PROVIDED PASSAGE |
= Beginning of Section =

We will require 4 separate files from DMS:
- EPC list
- os, hmlr, voa, ch data match list
- exemptions (could potentially be included in EPC, but best wait till see actual exemptions data)
- epc - os match list (single record for uprn, multiple for address)

Match algorithm:
- call os api for the 40% with no uprn
- v2 could allow LATS to "secure" the match
- v3 could submit this secured match back to EPC.

= End of Section =

EXERCISE TASKS |
1. According to the planning note, for which records is the OS API to be called?
2. Quote, without alteration, the stretch of the planning note from "We will require" through "multiple for address)".

INFORMATION SHOWN |
= Beginning of Section =

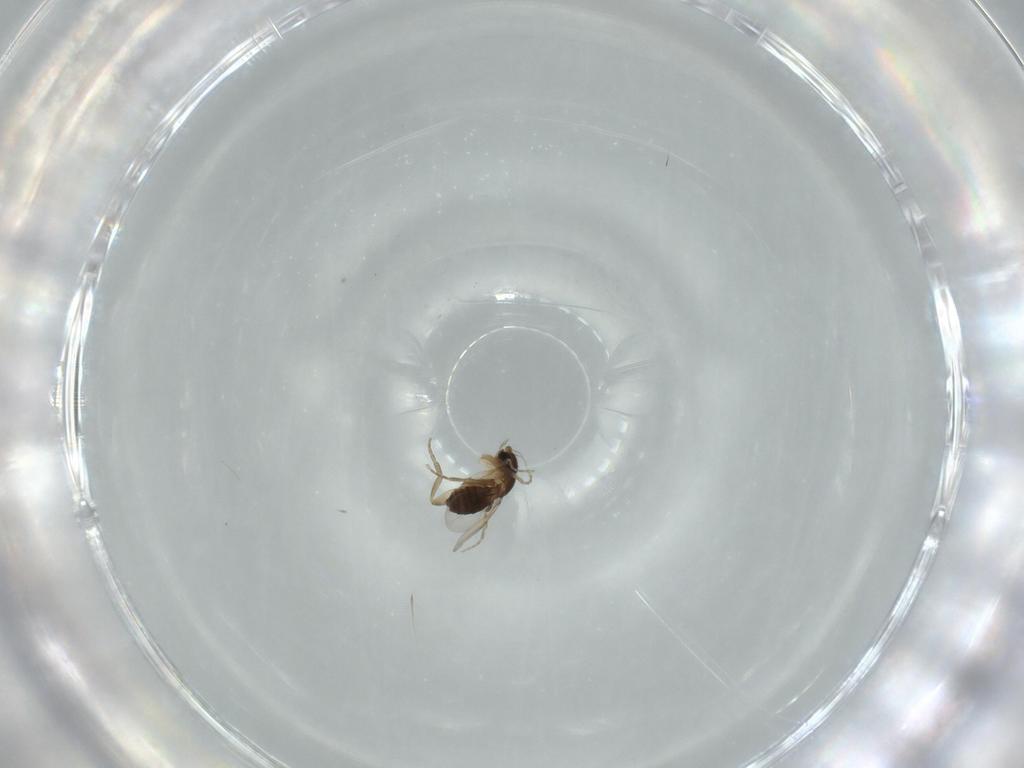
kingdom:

= End of Section =

RESULTS IN ORDER |
1. For the 40% of records with no uprn.

2.
We will require 4 separate files from DMS:
- EPC list
- os, hmlr, voa, ch data match list
- exemptions (could potentially be included in EPC, but best wait till see actual exemptions data)
- epc - os match list (single record for uprn, multiple for address)